Short-answer chart tasks:
"""

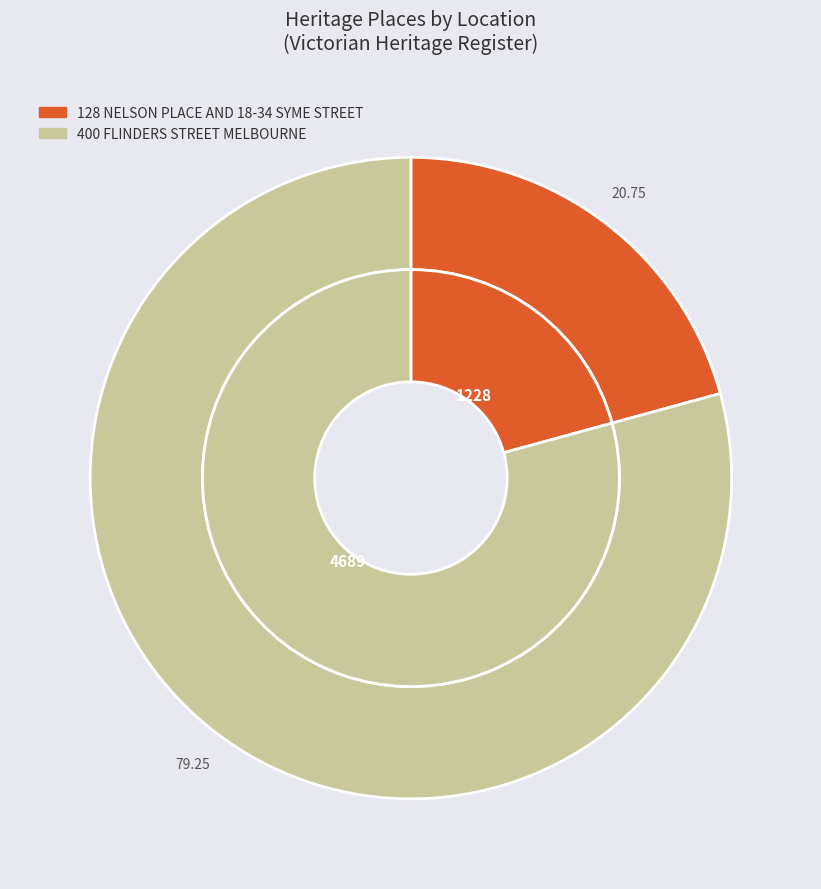

To the nearest percent, what percentage of the pie is 400 FLINDERS STREET MELBOURNE?

79%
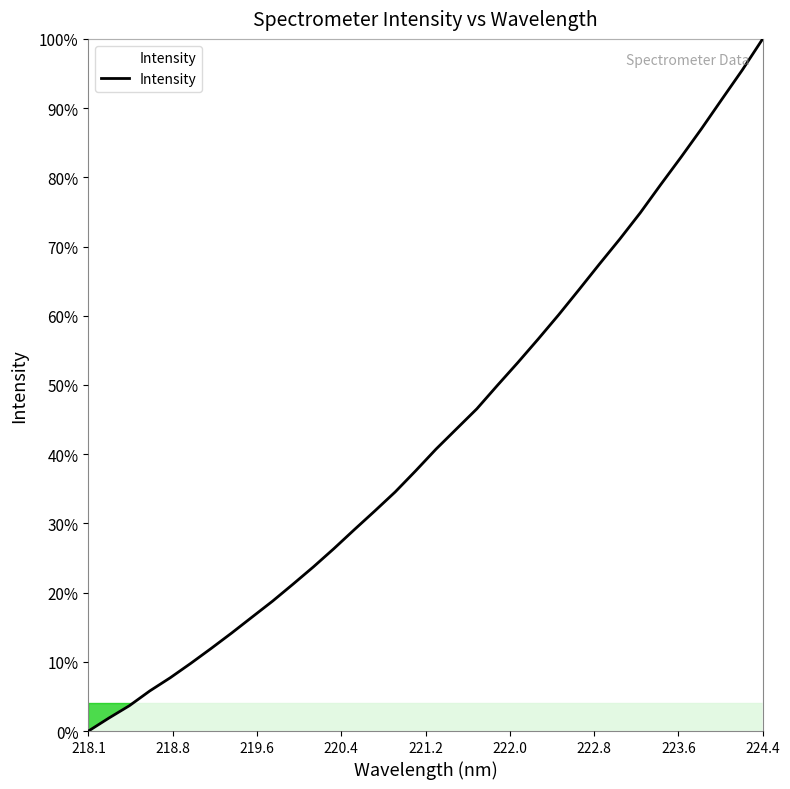

Does the chart have visible grid lines?

Yes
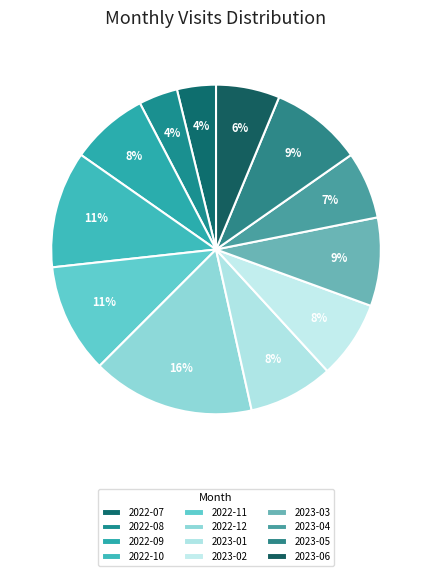

To the nearest percent, what portion does 2022-09 represent?

8%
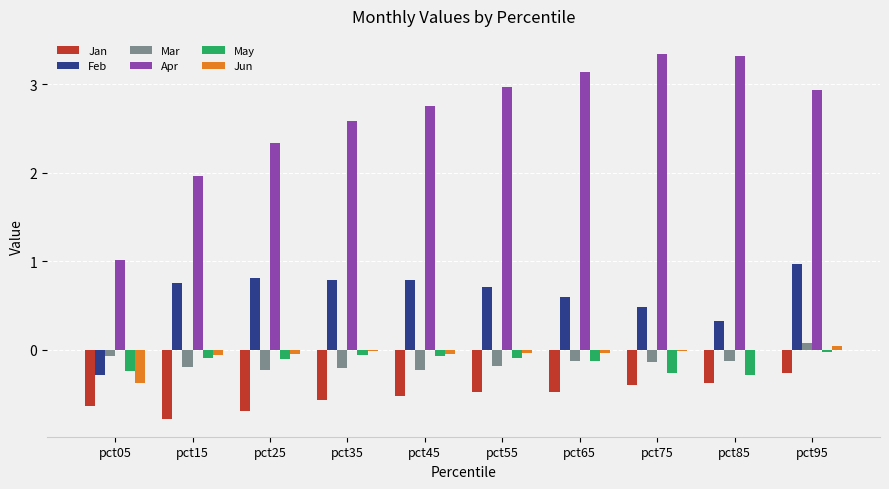

What is the total value across all series at pct55?

2.9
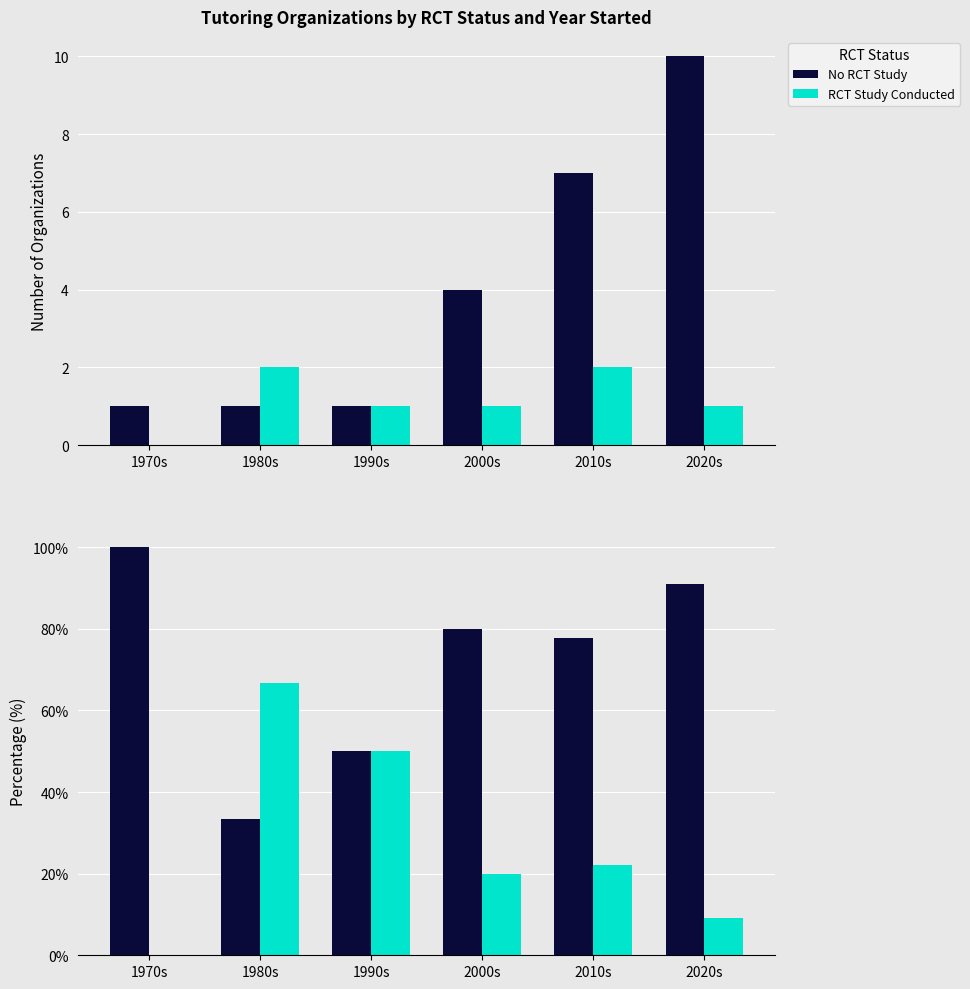

How many values in the RCT Study Conducted series exceed 22?

3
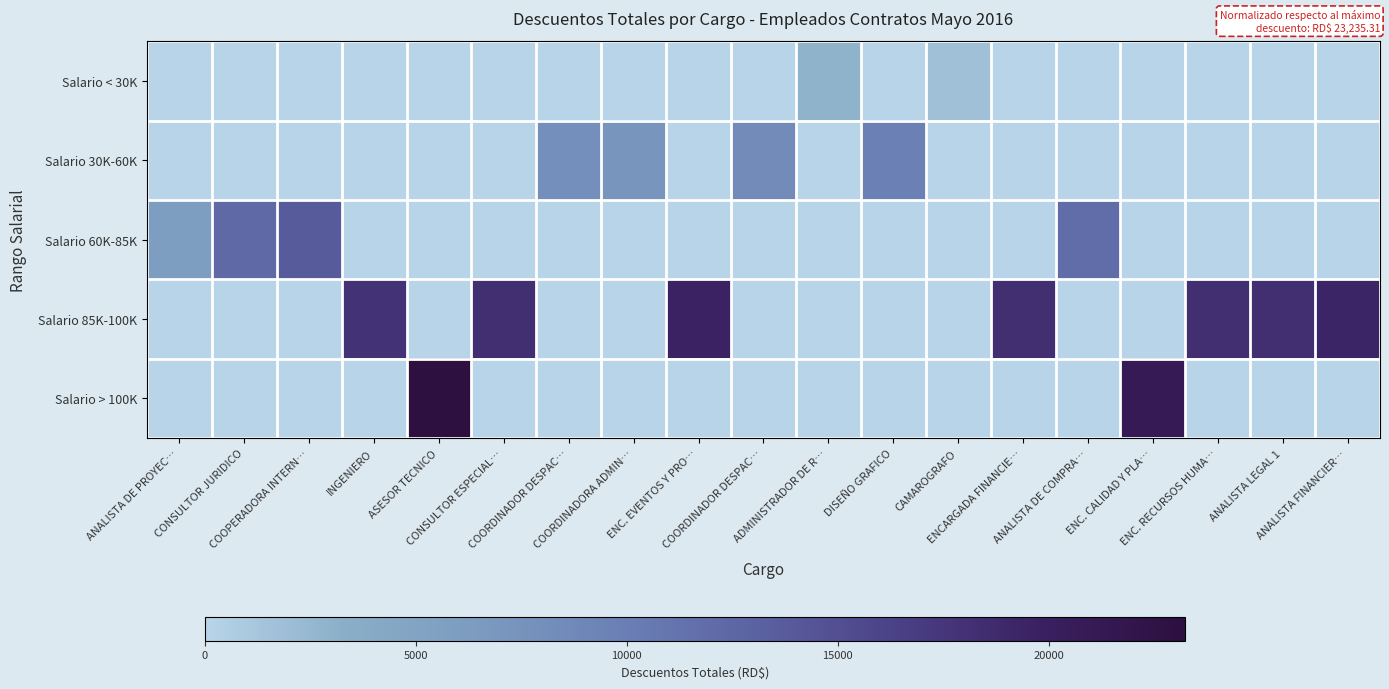

At which category does the chart reach its minimum across all series?

ANALISTA DE PROYEC…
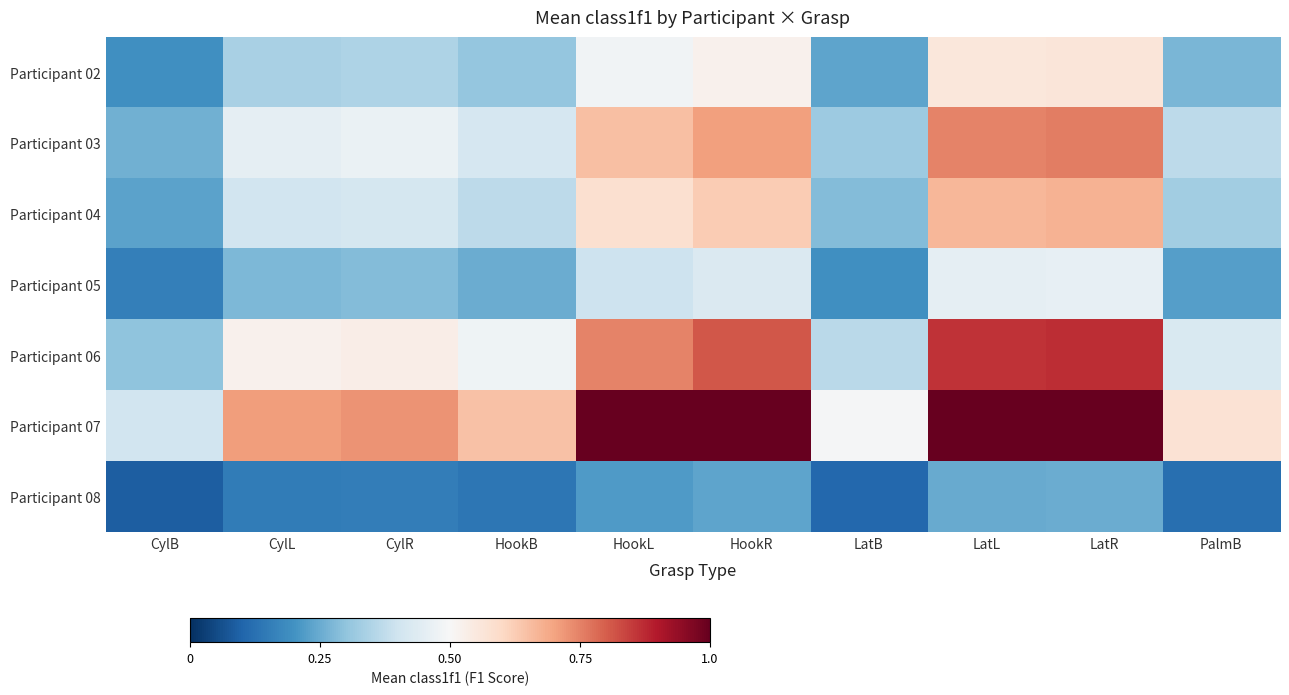

Which series has the largest range (max minus min)?

Participant 07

"""

From the entries above, pull out each line that contains the word "nearest" and copy those lines. Letter case counts.

To the nearest percent, what percentage of the pie is 400 FLINDERS STREET MELBOURNE?
To the nearest percent, what portion does 2022-09 represent?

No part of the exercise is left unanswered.